*** LISTED RECORDS ***

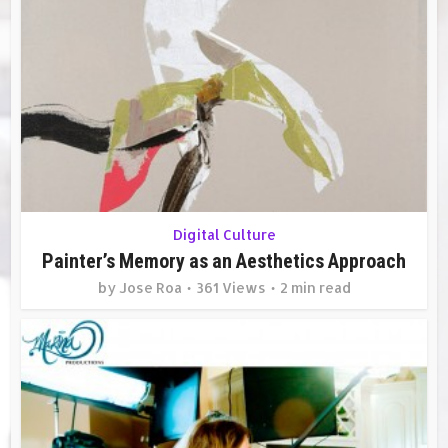
Digital Culture
Painter’s Memory as an Aesthetics Approach
by
Jose Roa
361 Views
2 min read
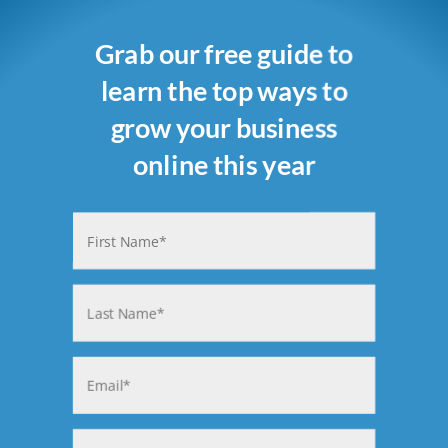
Grab our free guide to
learn the top ways to
grow your business
online this year
Name
(Required)
First
Last
Email
(Required)
Phone
(Required)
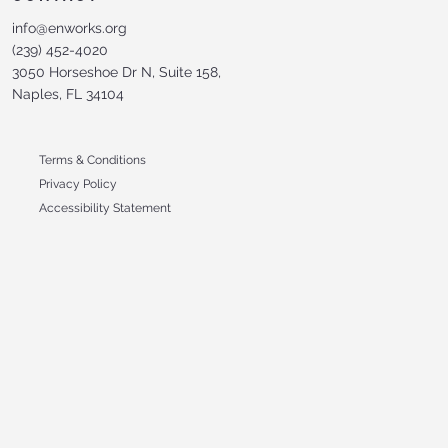
info@enworks.org
(239) 452-4020
3050 Horseshoe Dr N, Suite 158,
Naples, FL 34104
Terms & Conditions
Privacy Policy
Accessibility Statement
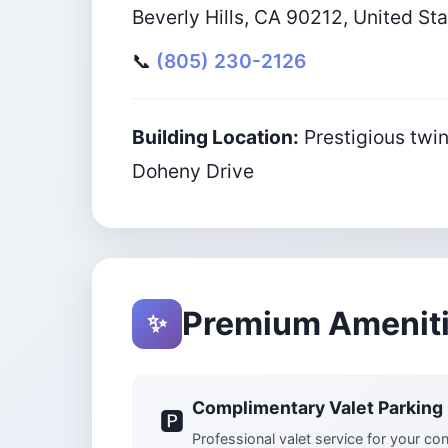
Beverly Hills, CA 90212, United St
📞
(805) 230-2126
Building Location:
Prestigious twin
Doheny Drive
Premium Amenit
✨
Complimentary Valet Parking
🅿️
Professional valet service for your c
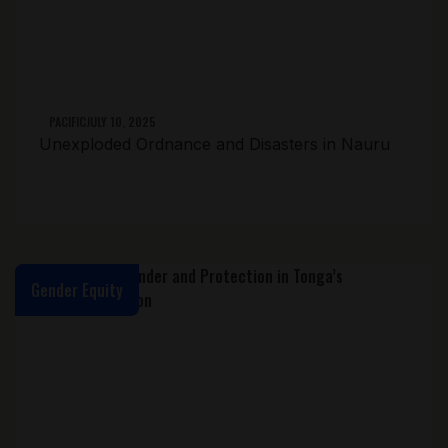
PACIFIC
JULY 10, 2025
Unexploded Ordnance and Disasters in Nauru
Gender Equity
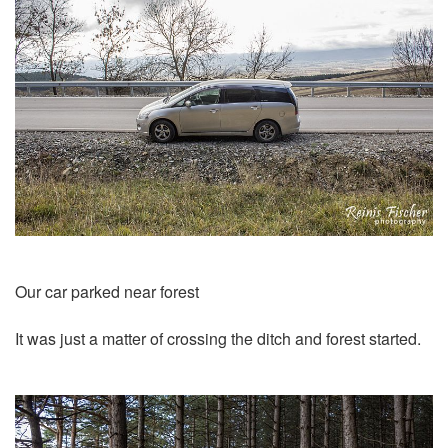
Our car parked near forest
It was just a matter of crossing the ditch and forest started.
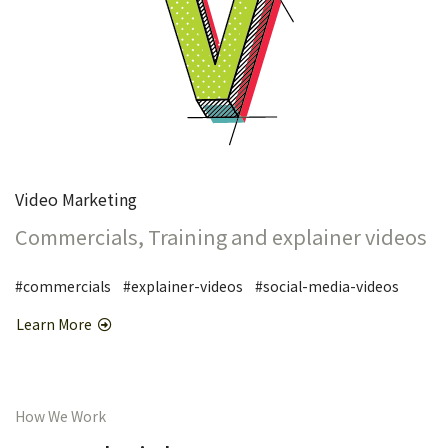
Video Marketing
Commercials, Training and explainer videos
#commercials #explainer-videos #social-media-videos
Learn More
How We Work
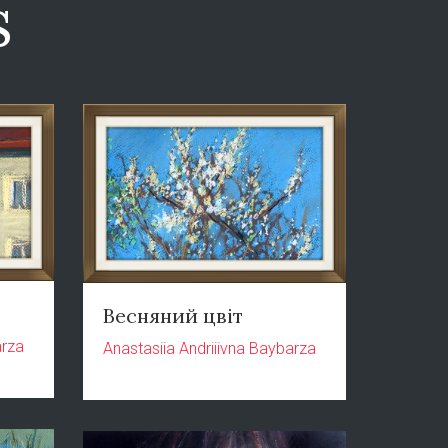
s
Весняний цвіт
arza
Anastasiia Andriiivna Baybarza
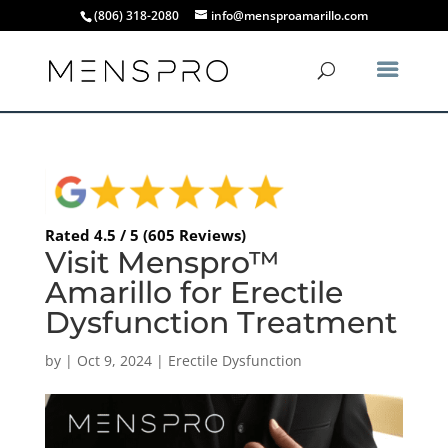
(806) 318-2080
info@mensproamarillo.com
Rated 4.5 / 5 (605 Reviews)
Visit Menspro™
Amarillo for Erectile
Dysfunction Treatment
by
|
Oct 9, 2024
|
Erectile Dysfunction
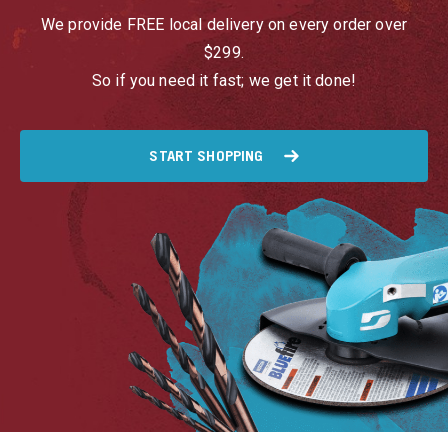
We provide FREE local delivery on every order over
$299.
So if you need it fast; we get it done!
START SHOPPING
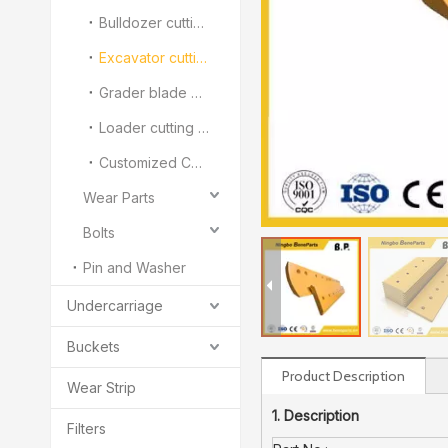
Bulldozer cutting edge and end bit
Excavator cutting edge
Grader blade and Overlay
Loader cutting edge and segment
Customized Cutting Edge And End Bit
Wear Parts
Bolts
Pin and Washer
Undercarriage
Buckets
Product Description
Wear Strip
1. Description
Filters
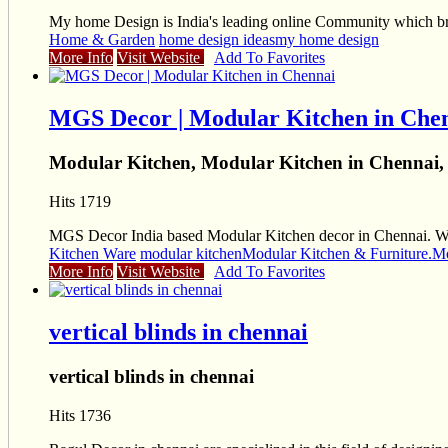
My home Design is India's leading online Community which brin
Home & Garden
home design ideas
my home design
More Info
Visit Website
Add To Favorites
MGS Decor | Modular Kitchen in Che
Modular Kitchen, Modular Kitchen in Chennai,
Hits 1719
MGS Decor India based Modular Kitchen decor in Chennai. We p
Kitchen Ware
modular kitchen
Modular Kitchen & Furniture.
Mo
More Info
Visit Website
Add To Favorites
vertical blinds in chennai
vertical blinds in chennai
Hits 1736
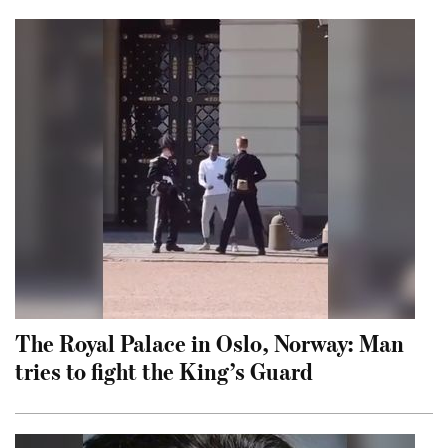
The Royal Palace in Oslo, Norway: Man
tries to fight the King’s Guard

*** End of LISTED RECORDS ***

▶ TASK TO COMPLETE:
Exactly what appears in the records above must be returned, apart from the pictures.

▶ REPLY TO THE EXERCISE:
Digital Culture
Painter’s Memory as an Aesthetics Approach
by
Jose Roa
361 Views
2 min read
Grab our free guide to
learn the top ways to
grow your business
online this year
Name
(Required)
First
Last
Email
(Required)
Phone
(Required)
info@enworks.org
(239) 452-4020
3050 Horseshoe Dr N, Suite 158,
Naples, FL 34104
Terms & Conditions
Privacy Policy
Accessibility Statement
Beverly Hills, CA 90212, United St
📞
(805) 230-2126
Building Location:
Prestigious twin
Doheny Drive
Premium Amenit
✨
Complimentary Valet Parking
🅿️
Professional valet service for your c
PACIFIC
JULY 10, 2025
Unexploded Ordnance and Disasters in Nauru
Gender Equity
Our car parked near forest
It was just a matter of crossing the ditch and forest started.
Video Marketing
Commercials, Training and explainer videos
#commercials #explainer-videos #social-media-videos
Learn More
How We Work
s
Весняний цвіт
arza
Anastasiia Andriiivna Baybarza
(806) 318-2080
info@mensproamarillo.com
Rated 4.5 / 5 (605 Reviews)
Visit Menspro™
Amarillo for Erectile
Dysfunction Treatment
by
|
Oct 9, 2024
|
Erectile Dysfunction
We provide FREE local delivery on every order over
$299.
So if you need it fast; we get it done!
START SHOPPING
Bulldozer cutting edge and end bit
Excavator cutting edge
Grader blade and Overlay
Loader cutting edge and segment
Customized Cutting Edge And End Bit
Wear Parts
Bolts
Pin and Washer
Undercarriage
Buckets
Product Description
Wear Strip
1. Description
Filters
My home Design is India's leading online Community which brin
Home & Garden
home design ideas
my home design
More Info
Visit Website
Add To Favorites
MGS Decor | Modular Kitchen in Che
Modular Kitchen, Modular Kitchen in Chennai,
Hits 1719
MGS Decor India based Modular Kitchen decor in Chennai. We p
Kitchen Ware
modular kitchen
Modular Kitchen & Furniture.
Mo
More Info
Visit Website
Add To Favorites
vertical blinds in chennai
vertical blinds in chennai
Hits 1736
The Royal Palace in Oslo, Norway: Man
tries to fight the King’s Guard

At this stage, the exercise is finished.